Given our time constraints, we decided to cover the journey in three troop meetings with parents going through the book with the girls at home. In order to meet the award criteria, remain relevant to the journey, and to include a natural progression, I went from individuals (the parts of a plant and emotions) in the first meeting to communities (including ecosystems) for the second.
We began by talking about what an ecosystem works and how easily it can be disrupted. I brought the journey into by discussing the negative effects of yellow lupine, sweet-clover, and the positive effects of sunflowers mentioned in the story. It was fun to watch the girls realize how much they already knew about ecosystems after telling me in the beginning that they didn’t know anything. One of them has a small farm at home and uses their own chicken scat for fertilizer. For this part of the session, I printed out a sheet about Coastal Wetlands and Freshwater Wetlands of Texas, which I found through Texas Parks and Wildlife in their Keep Texas Wild archive.

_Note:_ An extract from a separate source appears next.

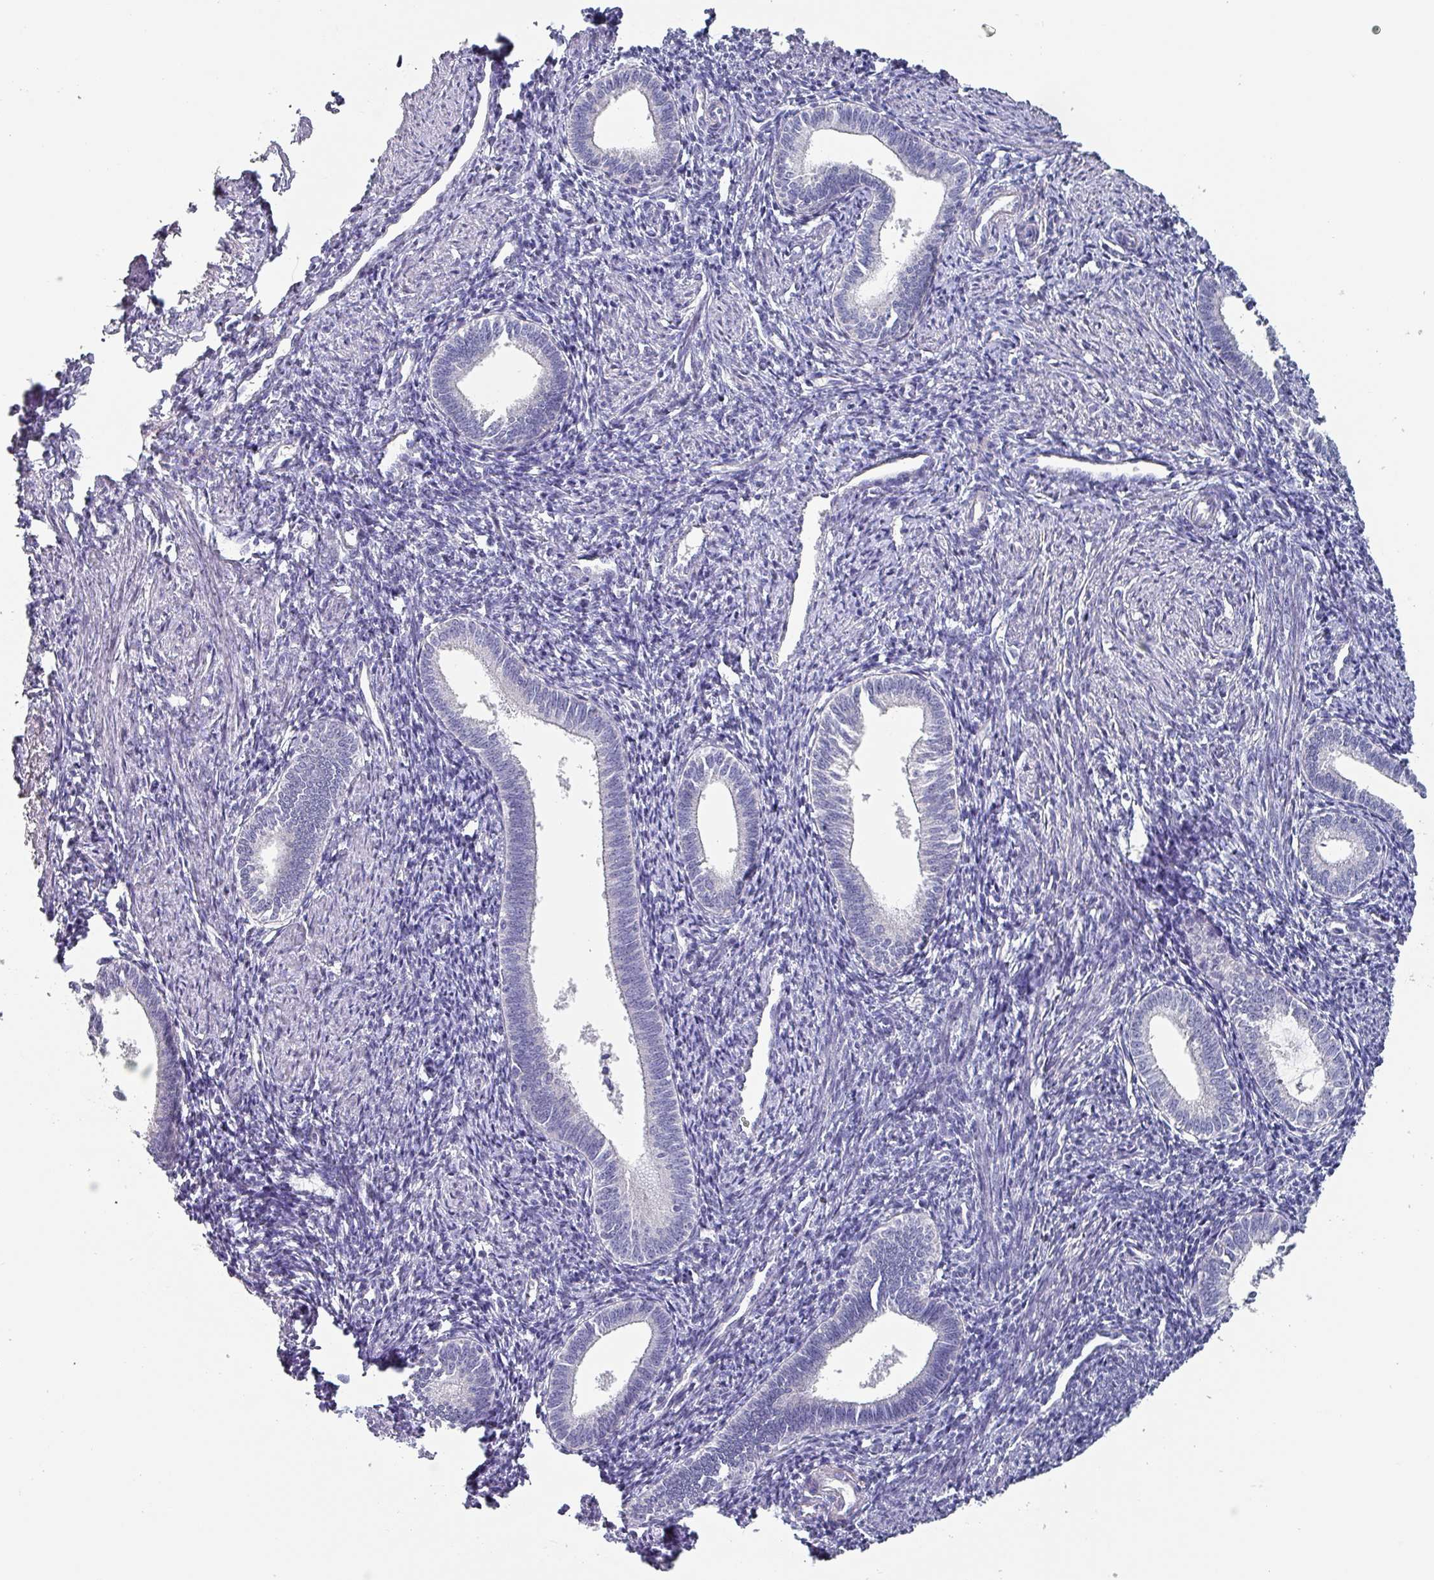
{"staining": {"intensity": "negative", "quantity": "none", "location": "none"}, "tissue": "endometrium", "cell_type": "Cells in endometrial stroma", "image_type": "normal", "snomed": [{"axis": "morphology", "description": "Normal tissue, NOS"}, {"axis": "topography", "description": "Endometrium"}], "caption": "High power microscopy micrograph of an IHC histopathology image of benign endometrium, revealing no significant expression in cells in endometrial stroma. Nuclei are stained in blue.", "gene": "INS", "patient": {"sex": "female", "age": 41}}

We then talked about how communities work together, each contributing their special skill, and how important that diversity is. We talked about the girls and what they were good at and what they wanted to get better at, earning their Firefly Award.
The Keep Texas Wild resource is definitely one I will return to. It has information on a number of nature topics as well as suggested activities that I will probably use more as I work with older girls, or at least I have more time for in depth attention to a topic.